Finding Direction in a Disrupted Global Immunization Landscape
I joined Sabin in the second half of 2025, at a moment when global immunization was under significant strain. Stepping into this role during such disruption has been both sobering and deeply meaningful. The challenges are real and urgent — and so is the opportunity to help Sabin pivot and adapt, to lead in ways that matter for the future of global health for everyone, everywhere.
How is Global Immunization Being Reshaped
Global immunization is being reshaped by several super-imposed forces.
- First, we are experiencing the shift from traditional multilateralism toward regional and national leadership. This transition moves ownership to the right level; however, it requires new ways of coordinating and supporting country-led priorities.
- Second, funding is tightening across the ecosystem. Gavi did not meet its recent funding goals. Due to funding shortages, the World Health Organization (WHO) and UNICEF have reduced staff, and many health NGOs have faced shortfalls that forced difficult decisions, including scaling back or canceling programs. These reductions in technical and financial resources threaten the sustainability of health systems and our collective ability to reach unreached and zero-dose children.
- Third, climate change is increasingly disrupting immunization delivery. Extreme weather events and the displacement of populations impact fragile infrastructure and can interrupt health services and emergency responses.

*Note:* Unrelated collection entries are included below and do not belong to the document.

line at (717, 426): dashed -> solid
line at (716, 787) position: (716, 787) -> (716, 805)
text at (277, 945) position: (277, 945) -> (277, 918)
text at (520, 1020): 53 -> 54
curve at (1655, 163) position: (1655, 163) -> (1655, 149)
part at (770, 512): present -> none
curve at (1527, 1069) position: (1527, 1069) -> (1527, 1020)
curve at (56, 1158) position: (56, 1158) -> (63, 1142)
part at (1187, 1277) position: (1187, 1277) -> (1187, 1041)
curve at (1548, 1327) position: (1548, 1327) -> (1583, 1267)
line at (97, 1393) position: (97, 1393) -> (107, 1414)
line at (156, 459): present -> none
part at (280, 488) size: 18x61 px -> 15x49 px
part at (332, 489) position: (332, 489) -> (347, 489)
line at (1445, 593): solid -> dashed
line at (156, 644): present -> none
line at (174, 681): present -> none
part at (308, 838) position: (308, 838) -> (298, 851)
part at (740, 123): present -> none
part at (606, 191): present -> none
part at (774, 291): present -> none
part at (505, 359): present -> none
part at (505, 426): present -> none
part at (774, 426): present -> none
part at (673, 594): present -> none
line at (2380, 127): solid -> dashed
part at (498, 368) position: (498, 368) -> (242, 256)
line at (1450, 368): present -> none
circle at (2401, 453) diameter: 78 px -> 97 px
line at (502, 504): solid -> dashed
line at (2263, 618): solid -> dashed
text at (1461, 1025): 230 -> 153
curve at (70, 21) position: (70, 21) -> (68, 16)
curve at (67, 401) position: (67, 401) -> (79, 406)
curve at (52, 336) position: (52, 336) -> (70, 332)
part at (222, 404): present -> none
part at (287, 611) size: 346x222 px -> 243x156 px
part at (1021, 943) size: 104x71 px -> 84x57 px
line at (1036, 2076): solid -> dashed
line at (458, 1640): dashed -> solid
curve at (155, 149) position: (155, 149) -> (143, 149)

- Finally, vaccine hesitancy and misinformation continue to erode trust in vaccines. It is the ultimate paradox: when they work best, diseases disappear. In communities that have not seen vaccine-preventable diseases for generations, doubt is growing — making trust-building as critical as logistics or financing. Vaccines protect entire communities, yet their value relies on individual trust in them.
How Sabin is Pivoting in this Moment
Sabin is responding by focusing on what we do best and where we can have the greatest impact.
Our advantage lies in trusted, long-standing partnerships with communities, countries, and regional networks, including initiatives like the Global HPV Consortium and Boost. We are building on our credibility, scientific rigor, and local partnerships.
We are also leveraging our vaccines-to-vaccination approach. Sabin works across the full continuum — from vaccine R&D and outbreak response to policy shaping, applied epidemiology, peer learning, and social and behavior change. This integrated model is essential in a fragmented environment.
In practical terms, this means we are:
- Doubling down on cervical cancer elimination, advancing a comprehensive approach with partners — from screening and access to treatment, to vaccine delivery.
- Sharing evidence on more effective and efficient vaccine rollouts, including clinical trials, dose pairing strategies, and approaches that save money while increasing demand and uptake.
- Expanding peer learning and communities of practice, enabling health professionals and countries to learn directly from one another.
- Prioritizing zero-dose children and vaccine equity, even in constrained funding environments.
- Addressing vaccine misinformation head-on, treating trust and social and behavioral change as a core pillar of immunization.
What Gives Me Hope
With the reshaping of global immunization, there are real reasons for optimism.
The impact of vaccines remains undeniable, with millions of lives saved every year. We are seeing partners come together in new ways — for example, screening and treatment partners collaborating with immunization partners in cervical cancer. Leadership is increasingly regional and country-driven, with regional bodies redefining their roles to countries working with each other to solve complex health challenges. We are also seeing momentum around self-managed care, expanding choice, and access.
Global health is not standing still — it is rebalancing. If we stay focused on evidence, equity, building trust, and country leadership, this moment of reshaping can be a foundation for a stronger, more resilient immunization ecosystem to protect lives and prevent deaths around the world.